[Stored data entries]
»»

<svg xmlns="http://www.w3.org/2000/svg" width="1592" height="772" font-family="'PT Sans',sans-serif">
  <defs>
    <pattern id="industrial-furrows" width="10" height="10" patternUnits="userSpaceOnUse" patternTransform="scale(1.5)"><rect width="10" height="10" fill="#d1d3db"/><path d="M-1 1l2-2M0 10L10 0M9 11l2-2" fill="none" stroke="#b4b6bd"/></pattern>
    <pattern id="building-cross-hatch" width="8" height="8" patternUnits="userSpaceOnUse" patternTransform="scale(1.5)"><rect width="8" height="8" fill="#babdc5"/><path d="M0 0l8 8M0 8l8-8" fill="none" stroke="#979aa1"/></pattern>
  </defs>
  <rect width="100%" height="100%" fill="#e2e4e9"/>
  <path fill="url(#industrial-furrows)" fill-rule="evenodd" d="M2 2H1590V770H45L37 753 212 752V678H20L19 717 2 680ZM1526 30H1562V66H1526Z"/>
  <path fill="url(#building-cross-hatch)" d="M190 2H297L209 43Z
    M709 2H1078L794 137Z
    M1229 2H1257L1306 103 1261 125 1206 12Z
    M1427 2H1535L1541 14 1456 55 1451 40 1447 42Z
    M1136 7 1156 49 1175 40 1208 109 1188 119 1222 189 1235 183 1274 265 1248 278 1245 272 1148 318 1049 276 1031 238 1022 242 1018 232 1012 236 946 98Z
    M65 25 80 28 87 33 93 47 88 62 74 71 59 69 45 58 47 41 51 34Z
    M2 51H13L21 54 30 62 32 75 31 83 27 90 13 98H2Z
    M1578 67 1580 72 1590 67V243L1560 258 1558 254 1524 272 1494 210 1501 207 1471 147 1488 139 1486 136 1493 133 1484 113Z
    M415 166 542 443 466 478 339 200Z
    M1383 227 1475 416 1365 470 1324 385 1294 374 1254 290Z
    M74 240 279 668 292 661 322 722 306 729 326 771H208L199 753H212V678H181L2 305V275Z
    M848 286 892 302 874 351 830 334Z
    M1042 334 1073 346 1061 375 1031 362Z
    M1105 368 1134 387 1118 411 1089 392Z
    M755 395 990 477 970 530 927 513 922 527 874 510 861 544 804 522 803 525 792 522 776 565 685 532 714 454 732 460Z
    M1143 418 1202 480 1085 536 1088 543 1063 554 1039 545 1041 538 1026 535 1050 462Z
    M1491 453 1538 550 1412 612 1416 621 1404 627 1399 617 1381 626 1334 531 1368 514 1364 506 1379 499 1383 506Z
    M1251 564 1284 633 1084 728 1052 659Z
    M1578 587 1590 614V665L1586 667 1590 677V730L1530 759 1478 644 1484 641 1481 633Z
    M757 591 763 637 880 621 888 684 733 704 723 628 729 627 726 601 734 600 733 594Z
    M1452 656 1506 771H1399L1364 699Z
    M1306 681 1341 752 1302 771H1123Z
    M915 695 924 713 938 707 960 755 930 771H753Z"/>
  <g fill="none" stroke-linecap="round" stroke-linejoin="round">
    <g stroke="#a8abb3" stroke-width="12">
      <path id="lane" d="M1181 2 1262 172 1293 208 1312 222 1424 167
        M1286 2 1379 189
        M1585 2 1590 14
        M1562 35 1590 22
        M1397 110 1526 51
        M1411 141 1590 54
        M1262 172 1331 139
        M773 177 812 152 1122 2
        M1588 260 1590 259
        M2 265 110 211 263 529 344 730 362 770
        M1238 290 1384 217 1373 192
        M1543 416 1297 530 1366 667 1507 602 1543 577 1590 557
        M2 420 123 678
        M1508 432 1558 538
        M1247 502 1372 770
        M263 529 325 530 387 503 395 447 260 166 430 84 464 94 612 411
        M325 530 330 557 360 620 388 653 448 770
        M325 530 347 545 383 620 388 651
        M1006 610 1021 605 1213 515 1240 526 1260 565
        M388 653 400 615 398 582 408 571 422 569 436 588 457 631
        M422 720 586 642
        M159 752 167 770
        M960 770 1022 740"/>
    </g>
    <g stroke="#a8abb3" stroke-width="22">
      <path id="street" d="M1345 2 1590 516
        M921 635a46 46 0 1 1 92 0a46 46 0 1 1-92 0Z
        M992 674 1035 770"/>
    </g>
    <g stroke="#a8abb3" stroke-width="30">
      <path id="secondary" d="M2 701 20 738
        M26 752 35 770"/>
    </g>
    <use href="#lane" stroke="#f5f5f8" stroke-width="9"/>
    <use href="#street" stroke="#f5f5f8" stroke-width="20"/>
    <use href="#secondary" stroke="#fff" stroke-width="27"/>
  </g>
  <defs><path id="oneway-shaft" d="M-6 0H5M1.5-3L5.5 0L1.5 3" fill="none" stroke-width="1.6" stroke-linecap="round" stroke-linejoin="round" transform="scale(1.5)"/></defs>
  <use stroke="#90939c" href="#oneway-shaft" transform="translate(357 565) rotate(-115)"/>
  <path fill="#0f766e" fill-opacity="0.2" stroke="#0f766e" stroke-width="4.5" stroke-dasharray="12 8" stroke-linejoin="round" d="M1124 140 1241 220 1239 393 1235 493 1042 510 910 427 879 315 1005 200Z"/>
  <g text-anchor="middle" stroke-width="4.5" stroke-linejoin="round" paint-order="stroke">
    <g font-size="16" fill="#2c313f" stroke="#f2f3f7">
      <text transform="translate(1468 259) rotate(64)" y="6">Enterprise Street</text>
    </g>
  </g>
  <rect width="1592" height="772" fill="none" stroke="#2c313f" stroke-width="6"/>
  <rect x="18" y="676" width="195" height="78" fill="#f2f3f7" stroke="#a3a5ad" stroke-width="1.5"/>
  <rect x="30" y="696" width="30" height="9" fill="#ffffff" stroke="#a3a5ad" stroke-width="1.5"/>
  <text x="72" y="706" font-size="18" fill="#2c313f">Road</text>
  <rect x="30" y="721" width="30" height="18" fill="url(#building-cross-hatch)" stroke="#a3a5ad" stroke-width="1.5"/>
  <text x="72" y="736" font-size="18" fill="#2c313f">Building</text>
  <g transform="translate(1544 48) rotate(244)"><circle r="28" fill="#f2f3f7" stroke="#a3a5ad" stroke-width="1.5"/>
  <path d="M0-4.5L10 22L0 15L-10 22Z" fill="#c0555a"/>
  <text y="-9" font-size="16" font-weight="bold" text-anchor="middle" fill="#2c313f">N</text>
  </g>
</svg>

««

**What the exercise asks**
Each line above from the one with "M2 51H13L21 54" up to and including the one with "M1383 227 1475" must be set down exactly, and no line outside that span may appear.

**Response to the exercise**
    M2 51H13L21 54 30 62 32 75 31 83 27 90 13 98H2Z
    M1578 67 1580 72 1590 67V243L1560 258 1558 254 1524 272 1494 210 1501 207 1471 147 1488 139 1486 136 1493 133 1484 113Z
    M415 166 542 443 466 478 339 200Z
    M1383 227 1475 416 1365 470 1324 385 1294 374 1254 290Z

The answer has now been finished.